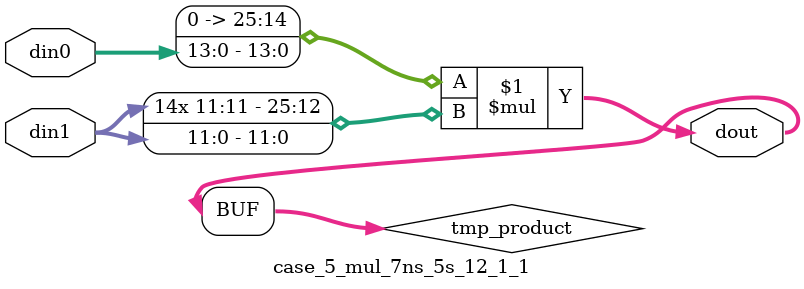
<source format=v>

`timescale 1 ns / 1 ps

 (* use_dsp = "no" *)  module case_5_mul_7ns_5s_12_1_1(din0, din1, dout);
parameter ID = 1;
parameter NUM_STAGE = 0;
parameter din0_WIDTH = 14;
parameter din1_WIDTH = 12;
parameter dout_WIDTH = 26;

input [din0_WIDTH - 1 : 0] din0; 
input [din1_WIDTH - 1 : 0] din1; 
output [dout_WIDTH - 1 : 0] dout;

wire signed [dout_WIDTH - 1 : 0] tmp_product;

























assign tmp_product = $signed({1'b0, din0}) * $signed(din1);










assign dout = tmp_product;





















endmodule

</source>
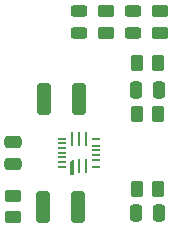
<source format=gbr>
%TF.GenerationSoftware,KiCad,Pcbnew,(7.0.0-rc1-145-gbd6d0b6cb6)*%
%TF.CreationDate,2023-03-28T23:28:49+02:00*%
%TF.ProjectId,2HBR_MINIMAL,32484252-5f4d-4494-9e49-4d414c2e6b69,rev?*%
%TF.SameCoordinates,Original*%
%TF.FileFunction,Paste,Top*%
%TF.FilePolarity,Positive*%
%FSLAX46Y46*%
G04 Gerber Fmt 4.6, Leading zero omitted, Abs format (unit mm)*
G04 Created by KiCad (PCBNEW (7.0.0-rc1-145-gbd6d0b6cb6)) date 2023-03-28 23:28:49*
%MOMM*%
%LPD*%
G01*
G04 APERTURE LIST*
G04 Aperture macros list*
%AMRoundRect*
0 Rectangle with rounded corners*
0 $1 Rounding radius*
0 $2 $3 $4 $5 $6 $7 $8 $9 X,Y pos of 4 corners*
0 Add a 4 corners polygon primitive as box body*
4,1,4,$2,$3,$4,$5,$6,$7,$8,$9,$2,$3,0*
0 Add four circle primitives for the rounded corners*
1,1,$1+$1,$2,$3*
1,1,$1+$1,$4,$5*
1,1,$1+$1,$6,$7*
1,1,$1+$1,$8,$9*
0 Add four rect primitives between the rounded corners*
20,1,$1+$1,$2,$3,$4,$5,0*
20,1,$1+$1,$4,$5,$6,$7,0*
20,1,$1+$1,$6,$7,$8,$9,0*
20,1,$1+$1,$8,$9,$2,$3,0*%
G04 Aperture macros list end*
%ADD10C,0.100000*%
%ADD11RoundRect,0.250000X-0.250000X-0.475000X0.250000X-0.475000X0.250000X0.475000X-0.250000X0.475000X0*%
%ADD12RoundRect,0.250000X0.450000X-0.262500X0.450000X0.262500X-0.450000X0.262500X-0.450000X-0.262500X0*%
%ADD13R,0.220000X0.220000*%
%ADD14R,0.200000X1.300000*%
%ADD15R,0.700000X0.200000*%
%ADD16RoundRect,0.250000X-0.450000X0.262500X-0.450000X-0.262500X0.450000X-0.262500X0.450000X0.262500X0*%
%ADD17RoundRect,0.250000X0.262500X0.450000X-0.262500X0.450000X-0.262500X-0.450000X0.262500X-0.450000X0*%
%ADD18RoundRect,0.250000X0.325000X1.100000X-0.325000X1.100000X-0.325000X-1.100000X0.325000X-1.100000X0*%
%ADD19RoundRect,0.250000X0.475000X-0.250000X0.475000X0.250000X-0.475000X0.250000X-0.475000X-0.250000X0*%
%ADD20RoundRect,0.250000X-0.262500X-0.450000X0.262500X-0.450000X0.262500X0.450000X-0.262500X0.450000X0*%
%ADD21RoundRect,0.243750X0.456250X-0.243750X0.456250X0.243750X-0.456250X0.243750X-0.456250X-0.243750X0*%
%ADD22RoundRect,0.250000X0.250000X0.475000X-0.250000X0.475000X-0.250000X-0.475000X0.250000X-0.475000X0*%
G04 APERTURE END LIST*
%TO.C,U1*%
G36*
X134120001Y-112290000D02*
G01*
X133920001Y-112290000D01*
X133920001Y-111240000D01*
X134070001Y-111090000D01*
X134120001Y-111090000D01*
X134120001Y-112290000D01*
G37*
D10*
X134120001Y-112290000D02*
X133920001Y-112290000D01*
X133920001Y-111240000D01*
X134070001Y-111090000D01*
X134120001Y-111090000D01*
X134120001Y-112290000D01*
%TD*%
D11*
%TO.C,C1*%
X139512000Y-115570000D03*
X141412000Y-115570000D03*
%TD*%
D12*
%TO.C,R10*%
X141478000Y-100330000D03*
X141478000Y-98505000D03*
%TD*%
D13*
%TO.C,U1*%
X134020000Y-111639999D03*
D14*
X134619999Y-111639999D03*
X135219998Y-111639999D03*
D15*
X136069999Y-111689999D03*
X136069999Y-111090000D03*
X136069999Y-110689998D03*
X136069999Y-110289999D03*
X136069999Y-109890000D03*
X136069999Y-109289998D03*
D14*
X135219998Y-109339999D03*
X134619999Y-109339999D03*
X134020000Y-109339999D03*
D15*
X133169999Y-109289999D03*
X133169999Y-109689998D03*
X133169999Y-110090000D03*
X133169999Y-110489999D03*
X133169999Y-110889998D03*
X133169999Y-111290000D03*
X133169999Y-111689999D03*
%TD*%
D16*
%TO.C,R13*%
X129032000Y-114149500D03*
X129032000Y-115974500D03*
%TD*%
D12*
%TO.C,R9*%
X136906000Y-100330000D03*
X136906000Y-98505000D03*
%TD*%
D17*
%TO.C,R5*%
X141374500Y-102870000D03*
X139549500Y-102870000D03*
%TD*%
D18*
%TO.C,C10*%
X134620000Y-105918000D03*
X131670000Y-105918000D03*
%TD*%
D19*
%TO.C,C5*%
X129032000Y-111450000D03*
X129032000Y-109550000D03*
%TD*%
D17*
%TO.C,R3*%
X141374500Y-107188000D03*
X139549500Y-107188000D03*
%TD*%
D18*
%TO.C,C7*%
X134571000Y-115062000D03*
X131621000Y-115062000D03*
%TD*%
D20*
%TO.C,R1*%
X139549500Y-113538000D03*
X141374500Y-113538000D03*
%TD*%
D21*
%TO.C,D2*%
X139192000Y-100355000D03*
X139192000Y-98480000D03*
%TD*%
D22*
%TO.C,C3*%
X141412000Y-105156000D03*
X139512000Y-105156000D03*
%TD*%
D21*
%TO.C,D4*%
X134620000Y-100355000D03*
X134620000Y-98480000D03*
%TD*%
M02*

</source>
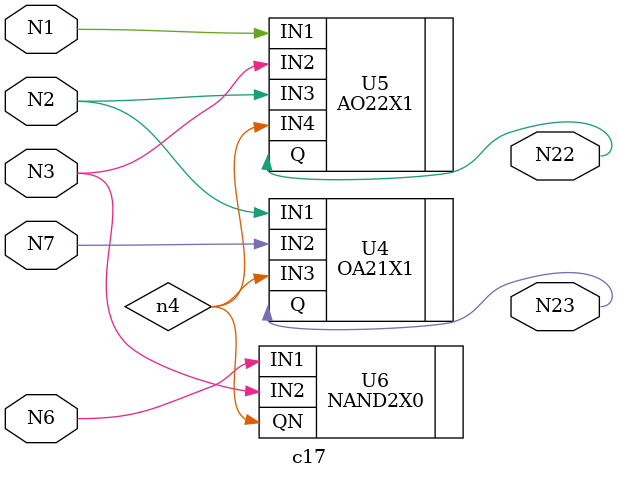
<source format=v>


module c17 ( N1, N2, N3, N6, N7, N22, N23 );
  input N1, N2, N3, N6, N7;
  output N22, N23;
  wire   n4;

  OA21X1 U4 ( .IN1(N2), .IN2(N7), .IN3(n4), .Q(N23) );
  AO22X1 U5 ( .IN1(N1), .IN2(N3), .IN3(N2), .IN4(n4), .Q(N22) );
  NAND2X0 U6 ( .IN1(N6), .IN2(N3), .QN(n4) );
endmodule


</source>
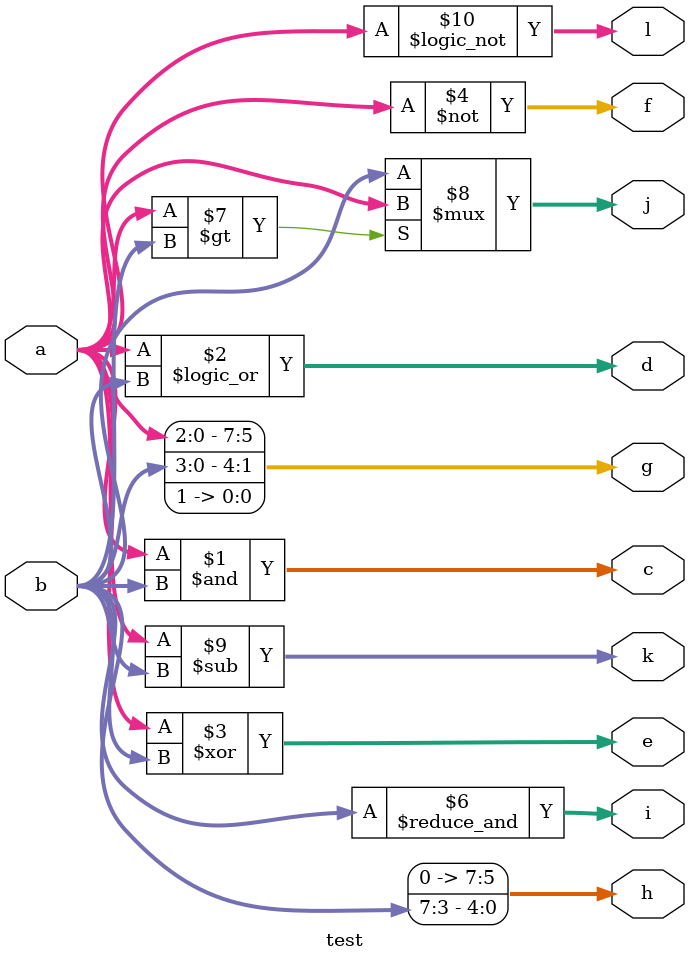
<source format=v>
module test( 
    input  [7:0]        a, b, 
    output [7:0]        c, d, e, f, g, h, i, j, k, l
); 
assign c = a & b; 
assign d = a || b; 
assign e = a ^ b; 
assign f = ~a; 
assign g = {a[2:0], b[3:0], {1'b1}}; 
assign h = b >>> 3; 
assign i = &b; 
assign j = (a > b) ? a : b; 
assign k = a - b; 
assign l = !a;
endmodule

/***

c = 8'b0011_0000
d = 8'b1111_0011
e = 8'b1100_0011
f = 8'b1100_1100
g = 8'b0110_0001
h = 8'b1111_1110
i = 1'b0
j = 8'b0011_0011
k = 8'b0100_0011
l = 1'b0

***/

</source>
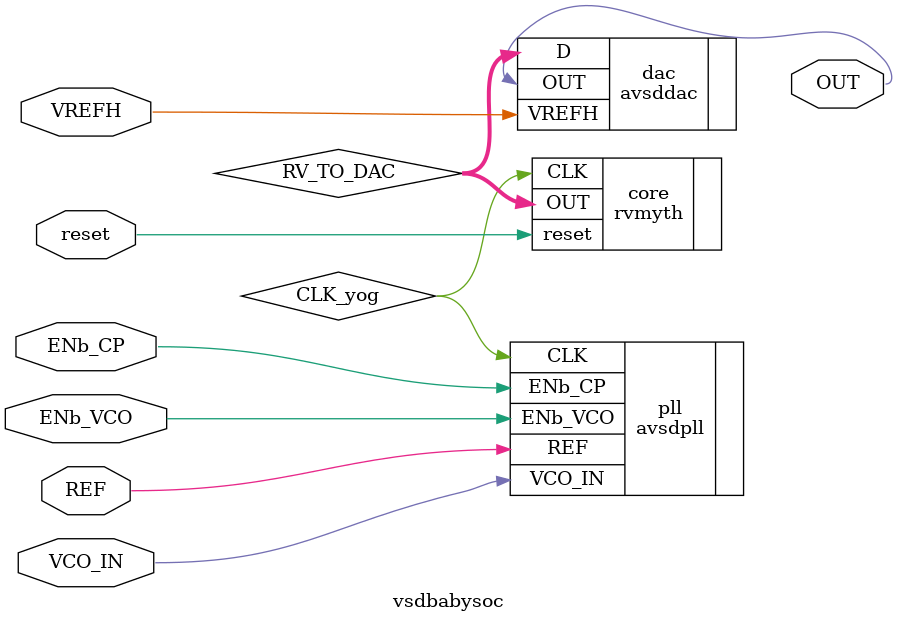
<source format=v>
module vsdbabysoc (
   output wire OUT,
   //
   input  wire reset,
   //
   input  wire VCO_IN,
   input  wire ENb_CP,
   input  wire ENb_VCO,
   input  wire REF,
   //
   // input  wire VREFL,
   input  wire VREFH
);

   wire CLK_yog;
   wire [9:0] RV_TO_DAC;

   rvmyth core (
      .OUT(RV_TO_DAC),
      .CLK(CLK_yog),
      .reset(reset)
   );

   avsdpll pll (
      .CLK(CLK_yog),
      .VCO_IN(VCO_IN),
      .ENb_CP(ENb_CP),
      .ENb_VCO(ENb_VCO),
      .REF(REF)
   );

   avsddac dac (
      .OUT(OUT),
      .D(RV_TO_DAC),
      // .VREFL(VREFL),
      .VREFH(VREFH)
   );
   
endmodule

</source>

________________

[Exercise] Where a line of the entries contains "output", report that line.

[Your response]
output [dout_WIDTH - 1 : 0] dout;
  output N22, N23;
    output [7:0]        c, d, e, f, g, h, i, j, k, l
   output wire OUT,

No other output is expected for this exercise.